By Sister Therese Wetta, ASC Director of Mission Effectiveness at Newman
The new semester began January 10 and with it the arrival of several new co-workers and, of course, COVID. But in-person classes with masks and distancing and some hybrid classes are enabling everyone to begin anew.
Featuring a student is something I hope to do each month. I begin with a young woman who definitely reflects the fruits of our ASC attention to women and our support of their academic education and personal growth.
Kelly Mai, an ASC Scholar senior at Newman, is an outstanding young woman who is making a difference and will make a difference in society. The ASC Scholarship program is a memorial to our five ASC Martyrs of Charity. The ASC Scholars are selected after personal interviews and they are required to do 45 hours of service each semester with not-for-profits.
Feature photo credit to Shayla Mai
Kelly is a first-generation college student. She is majoring in psychology and criminal justice. Kelly has a passion for the people without a home except for the streets, a passion reflected in her senior ASC capstone project that must be “transformational” for those being served.
A member of a volunteer group that meets with and serves a noon meal each Sunday to those living on the streets, Kelly realized their need for socks. Her capstone project was to gather a minimum of 100 pairs of socks to be distributed to these persons when they gathered for the Sunday meal. Kelly sought solicitations of socks and money for socks; she engaged others to help her achieve the goal. Her leadership in getting others involved was also transformational for them.
Kelly is a member of CAB (Campus Activity Board), the Asian Student Association and the Multicultural Leadership Organization. She is active in Campus Ministry and has participated in several service projects during breaks in the academic calendar. She is also a student graphic designer for Newman’s University Relations department. Kelly notes,
“All my experiences at Newman have been new and so transformative. I’ve gotten to embrace myself as a first-generation college student and I’ve gotten to learn about myself as a Vietnamese-American.”
This academic year Kelly also was honored as the Newman student to receive the KICF-Maud Wyatt Recognition Scholarship, having been nominated by Dr. Jagger, President of Newman. To qualify, students must have a 3.5GPA, demonstrate excellence in character and integrity and show a commitment to the value of a private college education.
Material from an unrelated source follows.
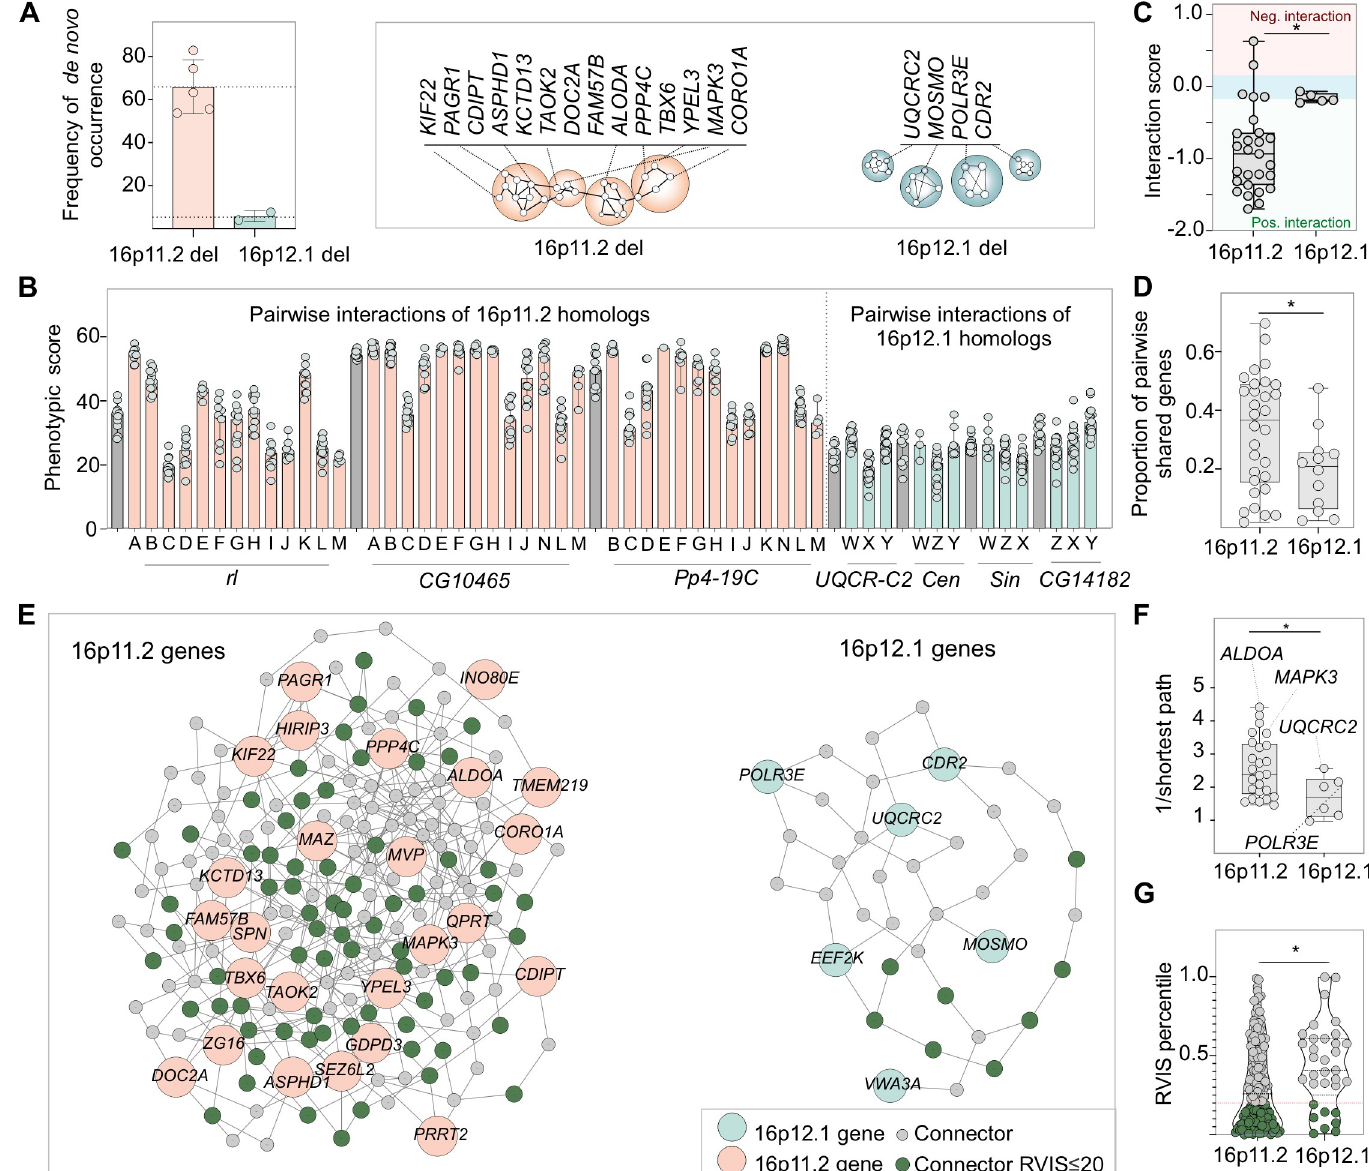
Fig 7. Functional relatedness of genes within disease-associated CNV regions correspond with higher pathogenicity. ( A ) Bar plot shows frequency of reported de novo occurrence of the 16p12.1 deletion [9,11] compared to the autism-associated 16p11.2 deletion [11,74,75].Schematic shows a model for higher functional connectivity of genes within the 16p11.2 region compared to the 16p12.1 region. Only genes with Drosophila homologs are represented. ( B ) Phenotypic scores of individual 16p11.2 homologs (grey) are significantly enhanced or suppressed by a second 16p11.2 homolog (orange). In contrast, little variation in phenotypic scores is observed for 16p12.1 homologs (grey) with simultaneous knockdown of another homolog (green). The interacting homologs are labeled as follows: A: Pp4-19C ( PPP4C ), B: CG17841 ( FAM57B ), C: coro ( CORO1A ), D: Ald1 ( ALDOA ), E: Rph ( DOC2A ), F: Tao ( TAOK2 ), G: Asph ( ASPHD1 ), H: klp68D ( KIF22 ), I: Pa1 ( PAGR1 ), J: Pis ( CDIPT ), K: CG10465 ( KCTD13 ), L: CG15309 ( YPEL3 ), M: Doc3 ( TBX6 ), N: rl ( MAPK3 ), W: CG14182 ( MOSMO ), X: Cen ( CDR2 ), Y: Sin ( POLR3E ), Z: UQCR-C2 ( UQCRC2 ). ( C ) Pairwise knockdown of homologs of 16p11.2 genes (n = 27) show a larger magnitude of interactions compared with those among 16p12.1 homologs (n = 5, two-tailed Mann-Whitney test, � p = 0.011). Interaction values of zero (blue shade) represent no interactions, while values above or below zero represent negative (in red) and positive (in green) interactions, respectively. ( D ) Pairs of 16p11.2 homologs exhibit a higher proportion of shared differentially-expressed genes compared to pairs of 16p12.1 homologs (n = 30 for 16p11.2, n = 12 for 16p12.1, two-tailed Mann-Whitney test, � p = 0.031). ( E ) Network diagram shows connections between human 16p11.2 or 16p12.1 genes within a brain-specific interaction network. 16p12.1 genes are indicated in green, 16p11.2 genes in orange, connector genes in grey, and connector genes that are intolerant to functional variation (RVIS � 20 th percentile) in dark green. C16orf92 and C16orf54 for 16p11.2 and PDZD9 for 16p12.1 were not present in the brain network and were therefore excluded from the network analysis. ( F ) Genes within the 16p11.2 region show higher average pairwise connectivity in a human brain-specific network, measured as the inverse of the shortest paths between two genes, compared to 16p12.1 genes (n = 25 for 16p11.2, n = 6 for 16p12.1, two-tailed Mann-Whitney, � p = 0.036, see S5 File ). ( G ) 16p11.2 connector genes have lower RVIS percentile scores compared to 16p12.1 connector genes (n = 166 for 16p11.2, n = 33 for 16p12.1,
Kelly’s response to this award is revealing of her character and values.
“Looking back, I am so humbled,” she said. “I kept thinking, ‘I don’t deserve this.’ Coming from a low-income family, it just made me think how lucky and grateful I am to be here. I’ve come so far. It’s weird to take it in that I’m now at a Catholic University. I’m so grateful. I know for sure that I wouldn’t have done this without my family, friends, and especially God.”